Elle s’aperçoit qu’elle a commencé son enquête au petit bonheur la chance, sans définir ni le champ d’investigation ni le protocole. Elle a choisi la ligne 21 parce qu’elle passe près de chez elle et parce que c’est une ligne historique. Le tramway des OTL venait déjà de Pont-Mouton jusqu’à Champagne en 1898, il a été prolongé jusqu’à Limonest avant la Première Guerre mondiale et puis les trolleys et des bus ont pris le relai, puis des bus uniquement, au départ de gare de Vaise quand la ligne de métro y est arrivée en 1997 ; la desserte jusqu’à St-Germain-au-Mont-d’or (avec tarification urbaine sur tout le long du trajet) relève d’un combat récent. Inéluctable avancée de la ville ou éloignement des habitants ?
7 h 22 jeudi 1er août, elle attend le bus sous le gros platane qui ombrage la terrasse du snack de St-Germain-au-Mont-d’or gare ; un terminus bien caché sous l’arbre entre le parking et le snack. Des gens se garent et courent vers leur train. Dans le bus tout le monde est sur écouteurs. Pas facile d’engager la conversation. Une jeune fille qui part aider son oncle, plombier installateur de salle de bains, pendant ses vacances. Elle est en BTS management et met ses écouteurs. Un jeune homme rejoint son poste de vendeur en jardinerie à Francheville, deux changements, termine en Vélib ; pendant l’année il est enseignant en aménagement d’espaces verts à Villeurbanne pour des publics handicapés. Contractuel, il démarre dans la vie, dépend du ministère de l’Éducation nationale, suit un programme du ministère de l’Agriculture, le dernier concours dans sa spécialité a été ouvert en 1997. Un bail, s’il dit vrai ! Tellement de confiance dans ses yeux, il dit son amour de l’enseignement. Le bus s’est rempli à Champagne et à la Duchère. Vision des barres de la Duchère et circulation en site propre : tunnel en colimaçon puis rampe bleue au-dessus de la gare de Vaise, un des bons moments du trajet. Elle souhaite une bonne journée à l’enseignant et une pleine réussite aux concours.
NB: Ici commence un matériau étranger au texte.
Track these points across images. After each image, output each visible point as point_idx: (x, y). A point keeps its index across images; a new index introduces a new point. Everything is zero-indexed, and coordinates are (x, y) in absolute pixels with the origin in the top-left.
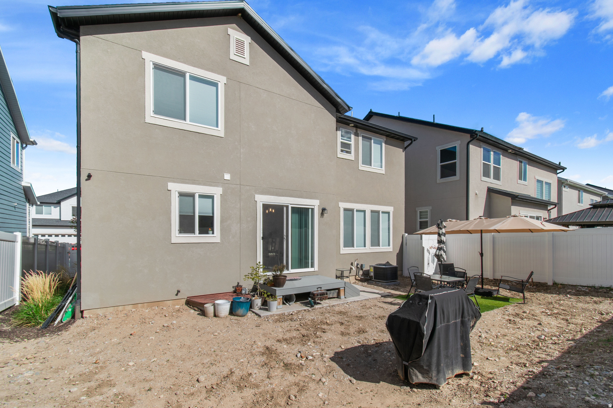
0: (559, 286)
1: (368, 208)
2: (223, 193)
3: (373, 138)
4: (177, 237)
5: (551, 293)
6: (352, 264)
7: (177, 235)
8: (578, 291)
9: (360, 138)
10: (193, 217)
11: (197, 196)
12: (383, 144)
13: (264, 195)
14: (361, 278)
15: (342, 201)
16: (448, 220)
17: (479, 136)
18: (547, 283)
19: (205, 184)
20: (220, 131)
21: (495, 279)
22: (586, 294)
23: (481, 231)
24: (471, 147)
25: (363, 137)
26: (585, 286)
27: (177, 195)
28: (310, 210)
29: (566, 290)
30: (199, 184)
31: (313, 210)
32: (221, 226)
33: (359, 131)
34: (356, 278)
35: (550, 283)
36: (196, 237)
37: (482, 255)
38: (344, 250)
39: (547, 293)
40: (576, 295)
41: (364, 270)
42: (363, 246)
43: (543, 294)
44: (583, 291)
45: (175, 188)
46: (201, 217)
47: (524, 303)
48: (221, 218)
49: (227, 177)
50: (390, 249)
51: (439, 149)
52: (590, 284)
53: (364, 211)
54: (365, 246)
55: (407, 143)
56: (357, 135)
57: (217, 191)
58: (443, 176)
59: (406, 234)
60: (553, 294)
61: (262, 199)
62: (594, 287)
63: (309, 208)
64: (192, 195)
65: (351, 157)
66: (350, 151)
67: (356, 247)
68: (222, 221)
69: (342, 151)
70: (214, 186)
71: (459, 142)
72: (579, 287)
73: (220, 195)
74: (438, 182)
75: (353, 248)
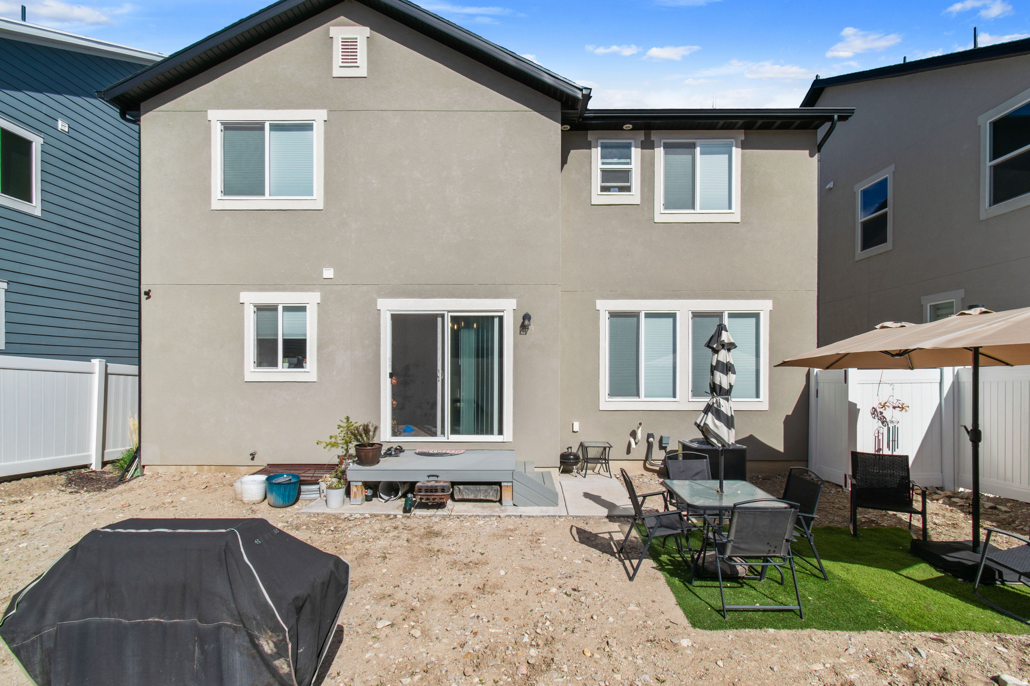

8 h 25 gare de Vaise. Retour par le dernier bus qui couvre l’intégralité de la ligne dans la matinée (il y en a quatre autres le soir). Il est plein, y compris voyageurs debout. Elle engage la conversation avec un monsieur qui monte à la Duchère, canne, chapeau de paille. Il a pris la place des voyageurs à mobilité réduite, laissée libre. Il va porter un papier à son médecin à Limonest puis redescend (« ça fait une promenade ») et veut bien être pris en photo. » ça ne passera pas à la télévision ? » demande-t-il avec regret. Elle lui donne sa carte et lui parle de son blog. Elle le mettra en avant, peut-être se verra-t-il ? Il a des amis qui ont internet et Facebook. Pendant dix ans, il a été gardien d’immeuble à Limonest, sous la mairie et a conservé son médecin, un bon médecin qui le suit depuis vingt ans. Ensemble, ils regardent les chantiers de construction partout, tout au long de la route. « Et pourtant on dit qu’il y a du chômage ». Que répondre ? « Il y a de belles balades à partir de Limonest, j’en faisais quand je pouvais marcher ».
Justement, il y a un randonneur, sac à dos, chaussures de marche. Il part marcher dans les Monts-d’or, mais refuse la photo. Plus personne, la campagne qui défile. Les prés sur les pentes, puis les cultures sur le plat, blé déjà déchaumé, maïs en fleurs, maraichage arrosé par aspersion, au loin un champ de tournesol tout jaune, des pommiers sous filet de protection. Ils ne sont plus que trois dans le bus. Une jeune fille toute bouclée descend à Machy. Stage de théâtre ? Elle n’a pas eu le temps de le lui demander. Et puis un garçon qui va « voir des amis » et réussit à négocier avec le chauffeur d’être conduit au-delà du terminus. Le trajet de retour (à vide) traverse la cité cheminote et les jardins collectifs sur les hauts. « Les amis » habitent sans doute là-haut, ça lui évitera toujours la montée !
Que veut-elle faire ? Collectionner des bouts d’histoire de vie, analyser la desserte de son village, explorer ces Monts-d’or qui surplombent la Saône aux portes de Lyon et que se partagent les militaires, les randonneurs, les établissements de soin, les châteaux et les écoles privées et les carrières; explorer comme le faisaient les écrivains voyageurs du XIXe siècle qui se passaient eux aussi d’automobiles ? Un peu de tout, y compris attendre tous les jours au même arrêt à la même heure et voir les abribus de sa commune se reconstruire. Elle va relire Rousseau et ses promenades dans le vallon de Rochecardon.